Three critical priorities have emerged across the industry:

  1. On-premise deployment. Leading offices are moving away from cloud-based SaaS platforms in favour of deploying software within their own perimeter. This enables them to retain full control over keys and transaction data without exposing either to thirdparty providers. It represents the highest degree of privacy: data never leaves the organisation’s environment, and the risk of access being frozen due to an intermediary’s difficulties is eliminated.
  2. Governance (Approval Policies). Security is not a complex password – it is a multilayered system of rules. Who may execute a transaction, when, and up to what amount? Establishing such policies distributes responsibility among family members, investment directors, and legal counsel, thereby minimising human error and internal missteps.

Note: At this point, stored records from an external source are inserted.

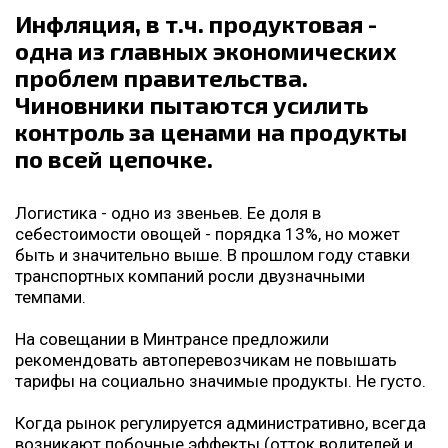
Инфляция, в т.ч. продуктовая -
одна из главных экономических
проблем правительства.
Чиновники пытаются усилить
контроль за ценами на продукты
по всей цепочке.
Логистика - одно из звеньев. Ее доля в
себестоимости овощей - порядка 13%, но может
быть и значительно выше. В прошлом году ставки
транспортных компаний росли двузначными
темпами.
На совещании в Минтрансе предложили
рекомендовать автоперевозчикам не повышать
тарифы на социально значимые продукты. Не густо.
Когда рынок регулируется административно, всегда
возникают побочные эффекты (отток водителей и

  3. Succession planning. Digital assets pose a unique inheritance challenge. Unlike real estate or equities, Bitcoin cannot be transferred through a notary without surrendering technical access. The focus has shifted from “how to buy” to “how to pass on.” Families must implement protocols that enable heirs to gain access lawfully and securely, without private keys being disclosed to third parties during the owner’s lifetime.

Security today is a balance between technological sovereignty – retaining control over one’s keys – and a robust legal structure. The fundamental question is not whether one will be breached, but whether one will still be able to manage one’s assets in 10 or 20 years, irrespective of market or political upheaval.